No entanto, Snelling diverge dos arqueólogos quanto à razão pela qual os vestígios do navio nunca serão encontrados. “Na ausência de árvores adultas para Noé e a sua família construírem abrigos depois de terem desembarcado da arca, temos todas as razões para crer que a tenham desmantelado (uma vez que já não precisavam dela) para usar a sua madeira”, afirma. Embora o grupo não descarte a possibilidade de um dia encontrar a arca, Snelling lamenta aquilo a que chama “afirmações questionáveis” feitas por pessoas que procuram a arca que “prejudicam o potencial impacto de uma verdadeira descoberta”.
Para Magness, que dirige atualmente escavações numa sinagoga da época romana tardia na Galileia, a busca pela arca não só confunde o público, como diminui o entusiasmo sobre descobertas arqueológicas concretas, incluindo as que sustentam narrativas bíblicas, como a existência da Casa de David.
“Sabemos muito sobre o mundo bíblico e isso é muito interessante”, afirma.
Esclarecendo a questão
Segundo Cline, parte do problema é o público ter expectativas irrealistas sobre a disciplina da arqueologia – e os meios populares de comunicação social realçarem a emoção da perseguição em vez da lenta acumulação de conhecimento arqueológico. “Não somos como o Indiana Jones”, diz ele. “É um processo científico. É moroso. Mas aquilo que nos entusiasma não entusiasma necessariamente as outras pessoas.”

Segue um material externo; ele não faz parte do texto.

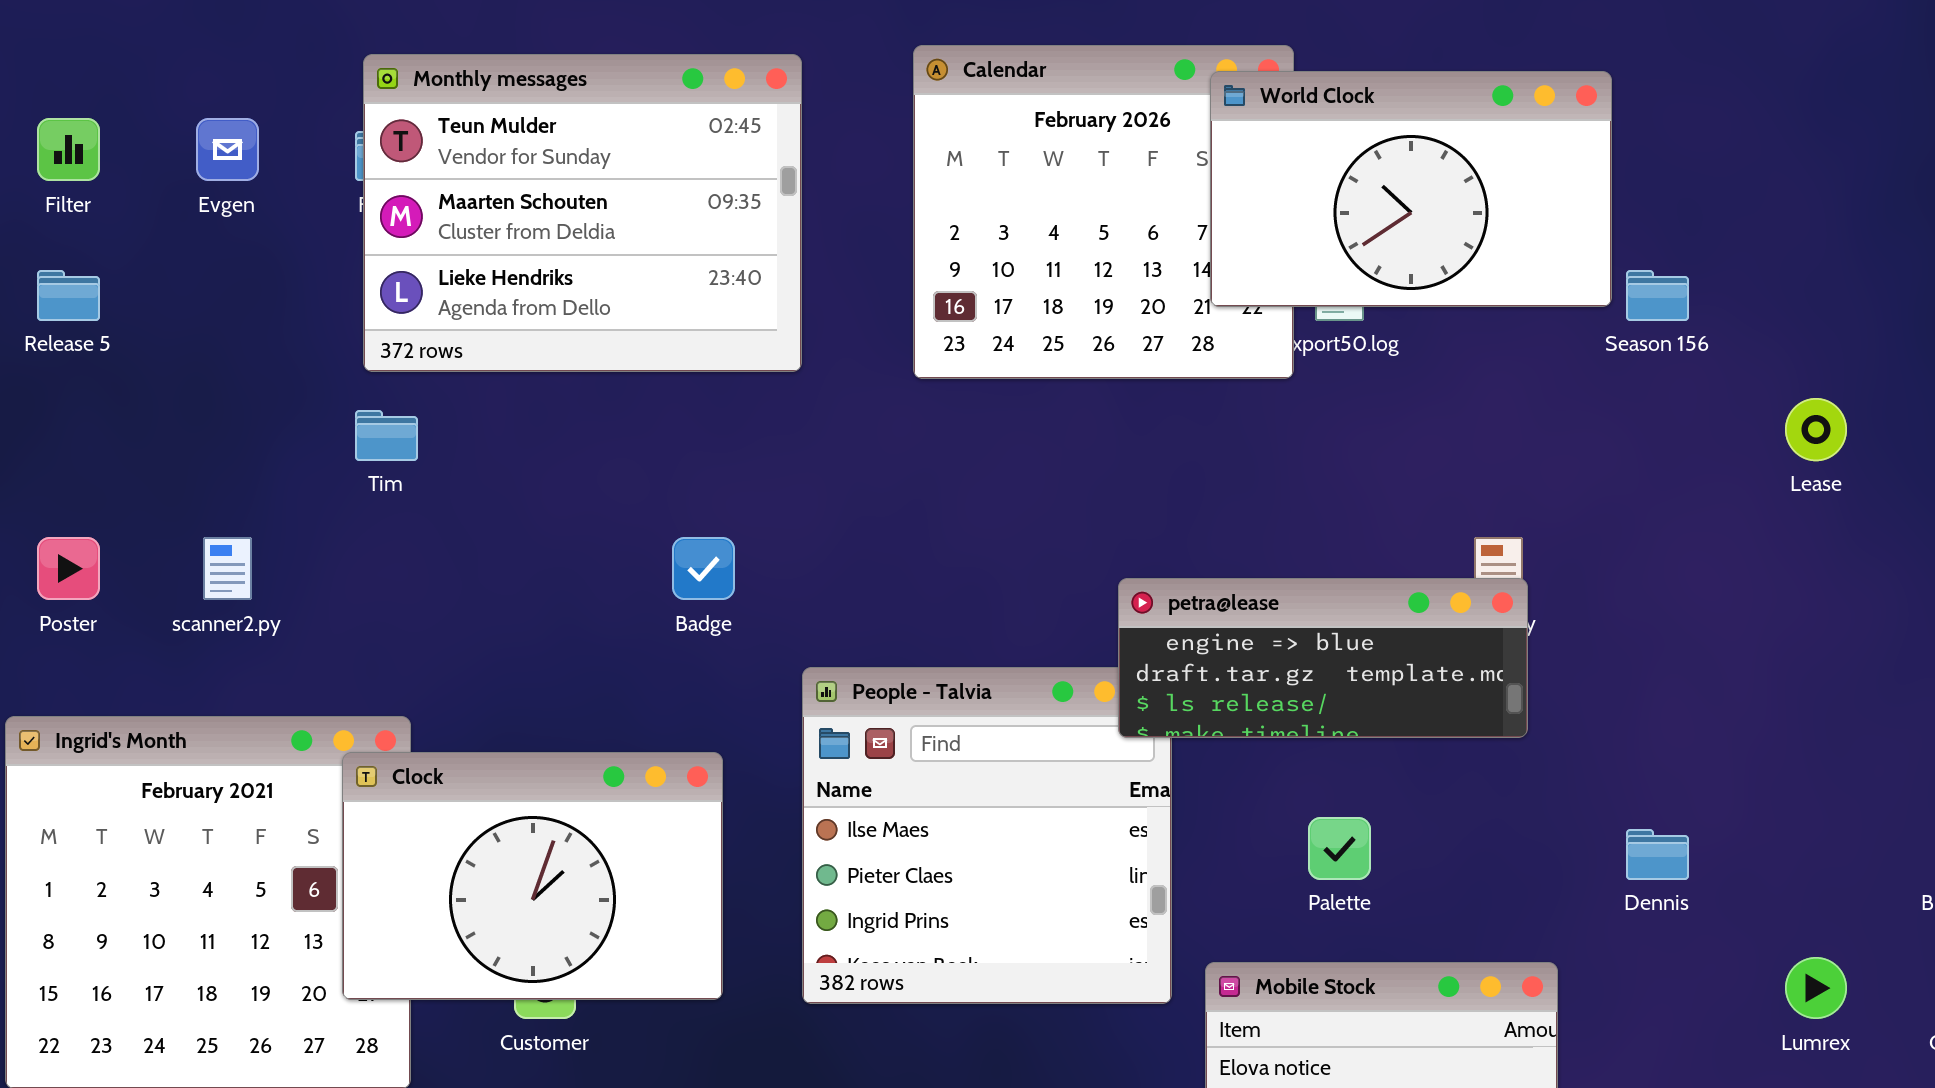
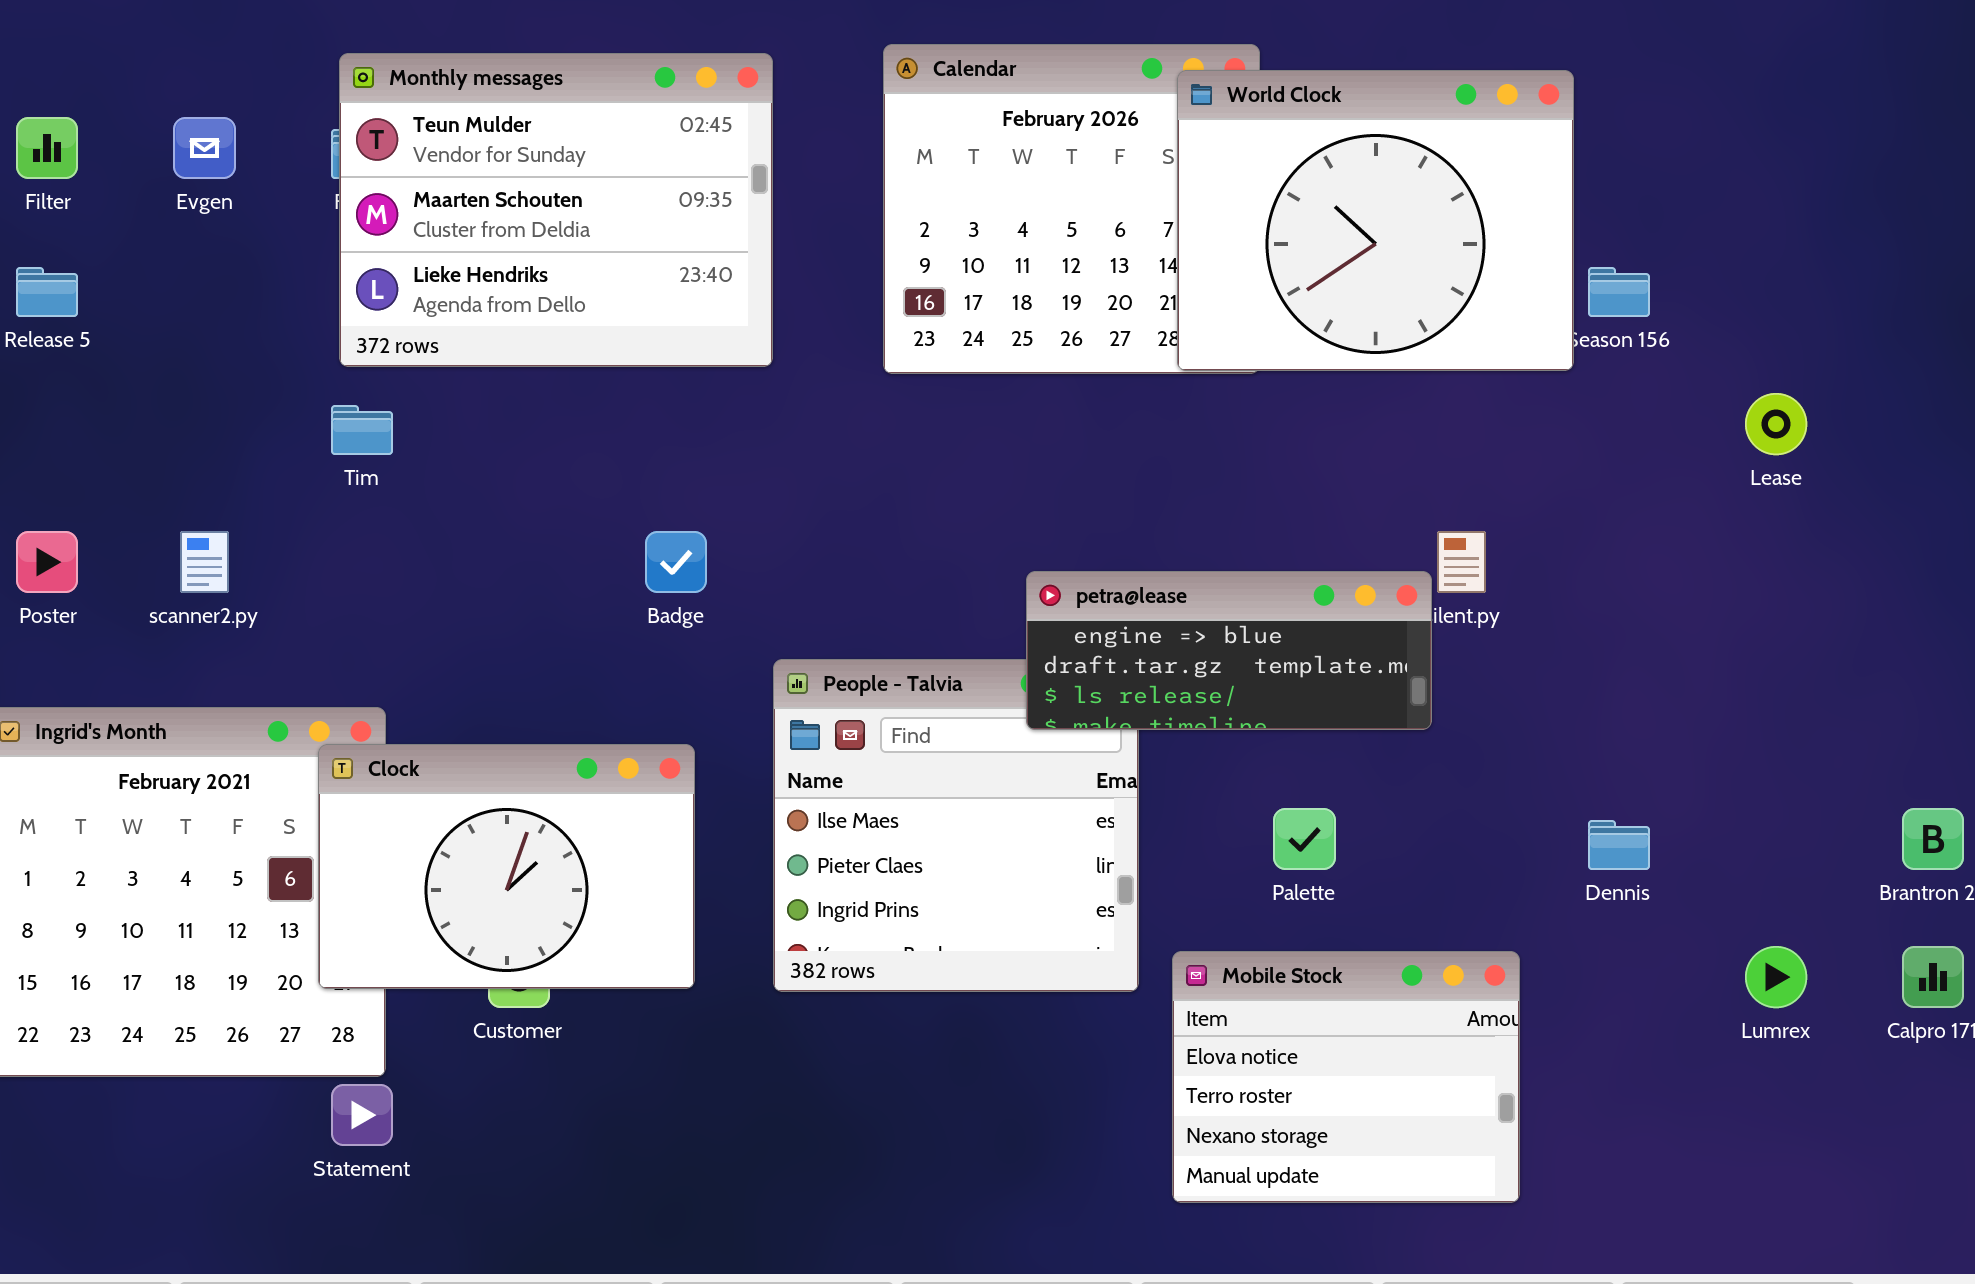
World Clock: [1210,71,1612,307] -> [1177,70,1574,371], resized
petra@lease: [1118,578,1528,738] -> [1026,571,1432,730], moved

Cline conta ter investido bastante tempo e energia a tentar refutar as alegadas provas bíblicas que encantam o público ano após ano quando era mais novo. Por fim, acabou por desistir e actualmente dedica-se às suas expedições e a traduzir o seu trabalho de investigação para aqueles dispostos a aceitar os resultados do processo científico. “As pessoas vão acreditar naquilo que quiserem acreditar”, diz suspirando.
Isso não deverá mudar tão cedo, por isso ele vai-se concentrando em desenterrar um palácio canaanita do século XVIII a.C em Tel Kabri, no actual norte de Israel. Após uma pausa no trabalho de campo relacionada com a pandemia, ele espera regressar no próximo Verão para continuar a escavar um chão estucado pintado no sítio da época do antigo testamento. “Para nós [este chão] é incrivelmente importante porque mostra a existência de relações internacionais e contactos há quase 4000 anos”, afirma.
“Não é a Arca de Noé, mas é um chão pintado”, diz o arqueólogo, “e isso é suficientemente bom para mim”.